Norwegian Writer Upset About EVs Not Being Sufficiently Tested Before Being Sold
He’s not happy about paying to test vehicles that should have been fully tested before they reached the market.
The Silicon Valley motto “move fast and break things” may be great for software or even smartphones, but it is not going well when it relates to cars. Jarle Kvalheim, from Tek.no, wrote that he is fed up with electric cars being delivered to customers without being fully tested. That implies customers are paying to test products that should be mature enough to be put for sale, and he mentions multiple examples of that.
If Tesla came to your mind, it is the company with more examples of issues that should have been solved with enough testing, but it is far from being the only company on his list. He starts with the Volkswagen ID.3 that he bought and had multiple issues related to software.
We have already mentioned them and even the reasons Volkswagen had to sell the ID.3 before it should: reducing the fine it would get for not complying with 2020 carbon emission targets. A software update would have solved most of the issues, but some still wait for a solution.
Regarding the Tesla vehicles, Kvalheim names two issues with them. The first would be a problem with the Model 3 and its heat pump, which would not be working properly, making drivers face an icy cabin.
The second refers to the Model S and Model X MCU issue. When he wrote his article back on January 22, Tesla had still not made the recall in the US or China. So far, it is yet to announce it in Europe.
Kvalheim also mentions the Polestar 2 problems, the Kona Electric fire recall and 12V battery issues, the charging faults on the Audi e-tron, a software glitch that made MG cars have a range of 44 kilometers, and finally the Jaguar I-PACE, which would have rear doors that allowed sand and dust to enter the cabin.
The Norwegian writer names these issues as an example that things need to improve in the electric car world.
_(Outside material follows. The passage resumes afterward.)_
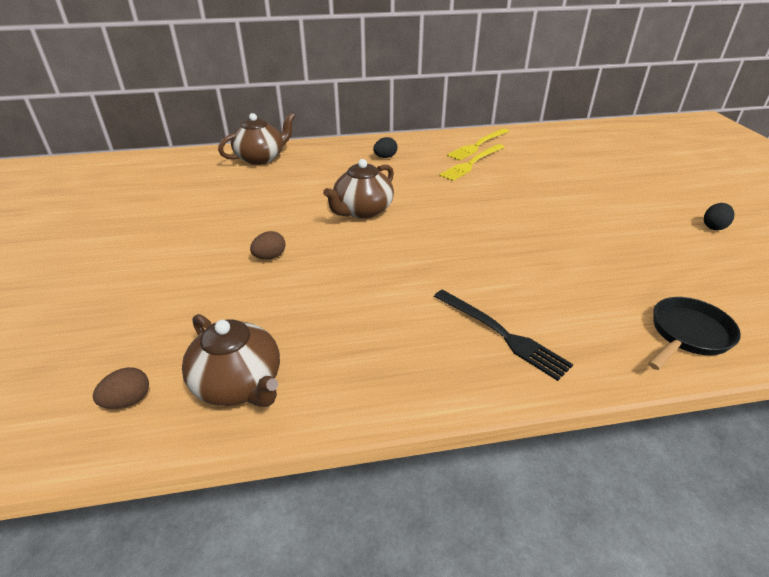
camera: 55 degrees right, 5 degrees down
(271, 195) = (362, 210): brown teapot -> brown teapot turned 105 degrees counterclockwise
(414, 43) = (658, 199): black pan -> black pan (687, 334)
He is concerned that authorities are not doing a good job at making sure these cars will be safe enough to be sold, but not only that.
As some companies sold the cars without offering a test drive, Kvalheim argues that people just took some stuff for granted just to find out the cars did not offer them, such as rear speakers on the ID.3. His car probably came without them, and he is not the only one to complain about that, according to his text.
Kvalheim is also worried about updates. Pointed out as one of the best benefits Tesla offers to its customers – for allegedly improving the cars over time – he is afraid that these updates can make them worse, just like some smartphone updates already have. When Tesla capped the Model S’ battery packs voltage, it was sued by owners unhappy to get less range than they did before the updates.
It is not clear if legacy companies will keep the “move fast and break things” strategy in 2021. Their excuse to do so in 2020 was the carbon emission fines. Regarding Tesla, it does not seem to plan to stop it, as the LFP Model 3 proves. Or Autopilot and FSD being under beta testing, for that matter.
What we know for sure is that regular customers are not happy about that strategy. In the long run, that can harm EV adoption: if people feel they will have more issues with electric cars than they do with combustion-engine vehicles, they may resist the shift, even if that is not Kvalheim’s case. He is pretty happy with the way EVs drive, but he only knows about it after taking the first step. That’s precisely what the Silicon Valley motto can prevent.